Pearls of Knowledge: Breath sounds

Assessment: Breath Sounds 

Pearls of Knowledge           ©

The evaluation of breath sounds is part of most assessments. As you listen to breath sounds, remember the importance of listening to the front and back of the chest. Anterior assessment allows you to hear the upper lobes and right midlobe. Posterior assessment primarily allows you to hear the lower lobes. 

Chest auscultation 

With assessment, it is important to listen through inhalation and exhalation. The sequence should be side to side and top to bottom. For the elderly, it is recommended to listen to the lower lobes first to maximally hear abnormalities as they may tire with multiple forced breaths. To maximally expand the chest, have the patient lean forward to listen to the posterior chest and lean back to listen to the anterior and lateral chest. 


Crackles are heard on inspiration and indicate fluid, atelectasis, or pneumonia. In left-sided heart failure and pulmonary edema, crackles will be persistent. When crackles are heard in post-operative conditions and pulmonary or fat emboli, they are most often due to atelectasis and will clear with cough and deep breathing exercises. Crackles are heard in bacterial pneumonia, along with bronchial (loud) breath sounds. Crackles are often absent in viral pneumonia. 


Rhonchi are primarily heard on expiration and indicates movement of air through mucus. Rhonchi will be heard when a patient needs to be suctioned. The rhonchi will clear when suctioning is successful. 

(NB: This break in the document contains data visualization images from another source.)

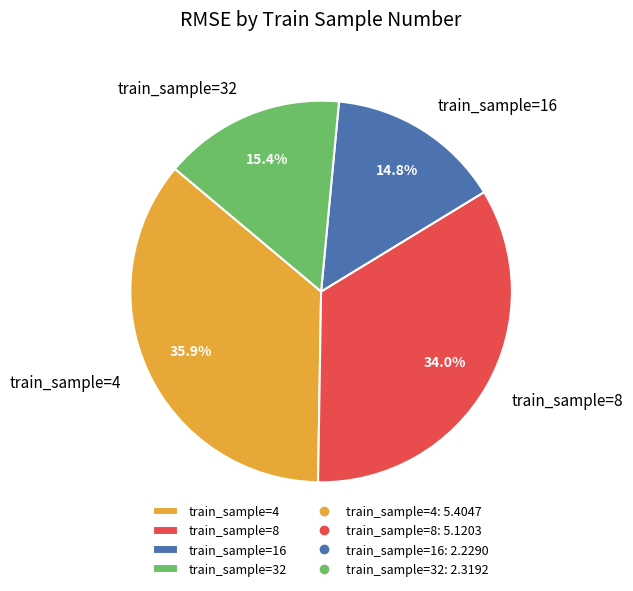

How many segments does this pie chart have?

4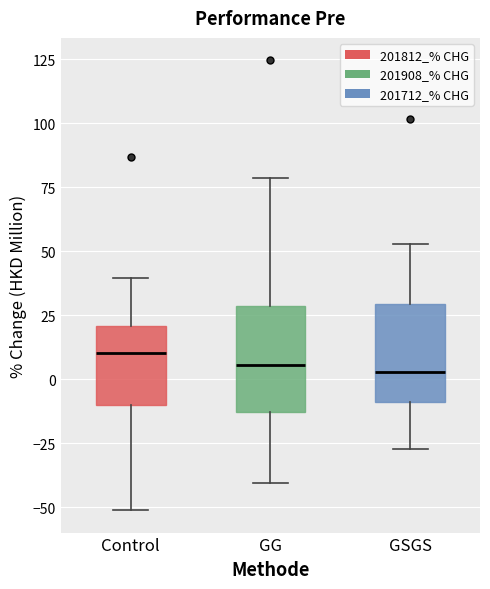

Where is the upper edge of the box for GG on the y-axis? The values are not printed on the chart, so give them approximately, as read against the axis.

30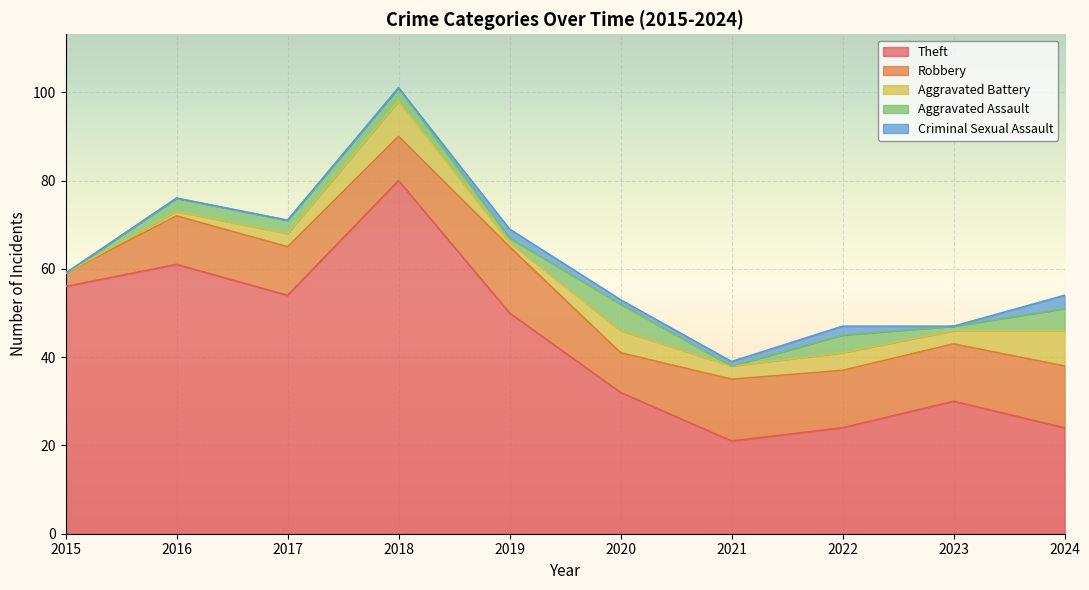

What are all the series names shown in the legend?

Theft, Robbery, Aggravated Battery, Aggravated Assault, Criminal Sexual Assault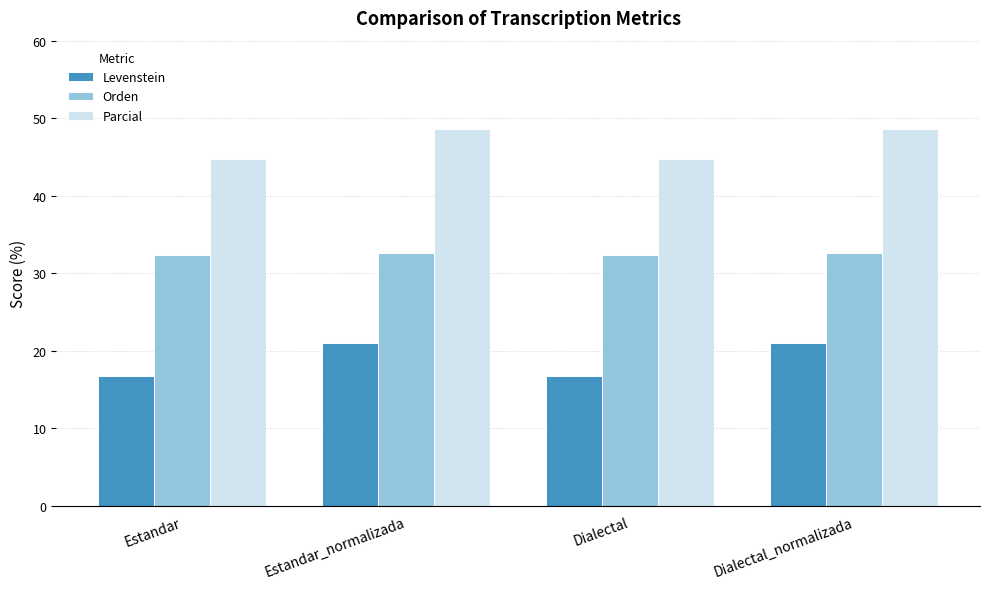

Rank the series by their average value, from highest to lowest.

Parcial, Orden, Levenstein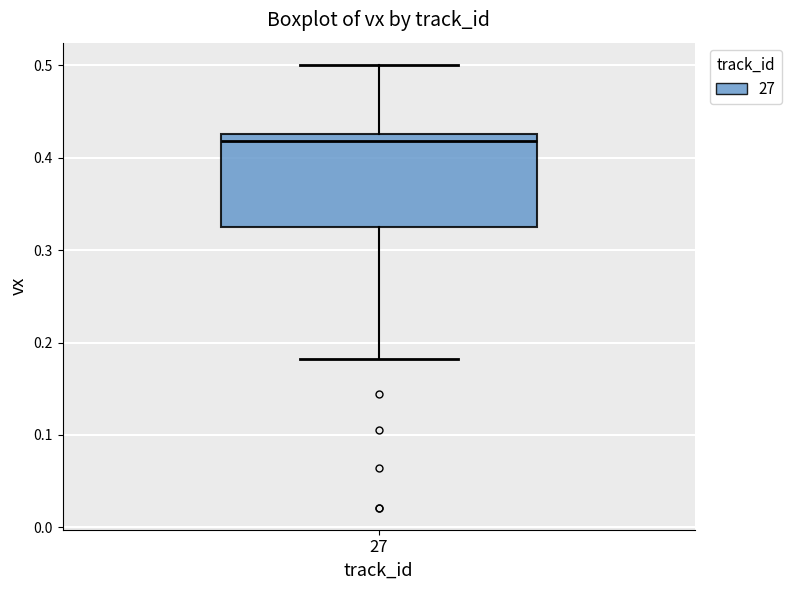

Transcribe this box plot: give where the median line is, the range the box spans, and where the two whiskers end, as read against the y-axis. The values are not printed on the chart, so give them approximately, as read against the axis.

median 0.42, box 0.33 to 0.43, whiskers 0.18 to 0.50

Wheezing indicates air movement through narrowed airways or a blockage in the vocal cords. It may be audible on entering the room or it may only be heard on auscultation. Expiratory wheezing indicates a mild obstruction and will be seen in acute situations. Inspiratory wheezing is more often seen in chronic conditions, such asthma patients. In acute asthmatic attacks, wheezing will be inspiratory and expiratory. The absence of wheezing in an acute asthmatic attack indicates a lack of air movement and an emergent situation. 


Stridor is a crowing sound which is typically heard on inspiration and indicates upper airway obstruction. It is assessed by listening over the trachea. The sound will be affected by the location of the obstruction and the degree of the obstruction. 

Location of the obstruction 

When the obstruction is above the glottis, such as in epiglottitis, the stridor will be quiet. When the obstruction is below the glottis, such as in bronchiolitis, it will be loud and rasping. 

Degree of obstruction 

With a mild obstruction, stridor is heard on inspiration. In severe obstruction, stridor is heard on inspiration and exhalation. In complete obstruction, no stridor is heard, and cyanosis develops.

Inspiratory to Expiratory Ratio 

Normal inspiratory to expiratory (I:E) ratio is 1:2. In caring for ventilator patients, this is one of the settings that will be monitored. If the ratio becomes 1:1 or 2:1, the risk of barotrauma (pneumothorax) increases substantially. 

In an acute asthmatic attack, the I:E ratio will be 1:1 due to hypoxia. If the attack does not resolve, air trapping occurs, and the ratio will prolong to 1:3 (or more) indicating a deterioration and possible need to proceed with intubation. 

Clinical Correlations 

Look at these three clinical correlations to apply this knowledge to your practice. 

Correlation #1 

If you have a post-op patient with crackles (and possibly) a low SpO2, do not just increase their oxygen flow rate. Instead, have them cough and deep breath. If the crackles clear with coughing, good nursing care, incentive spirometry, and possibly a breathing treatment are needed. 

Correlation #2 

If you have a patient with chronic bronchitis and shortness of breath, make a valid assessment before you automatically move to suction them. If you hear rhonchi, secretions are present, and suctioning is indicated. After suctioning, rhonchi should have cleared. 

Correlation #3 

If your patient has stridor, be especially concerned when it is heard on inspiration and exhalation. If they suddenly become “quiet”, the obstruction could have advanced, and Rapid Response should be called. 

Correlation #4 

If you have an asthma patient, monitor their wheezing, and look at the inspiratory to expiratory ratio. If exhalation is three (or more) times inhalation, your patient is in trouble due to air trapping and rapid interventions are needed. As the attack progresses, the absence of wheezing is a critical development and indicates the lack of air movement.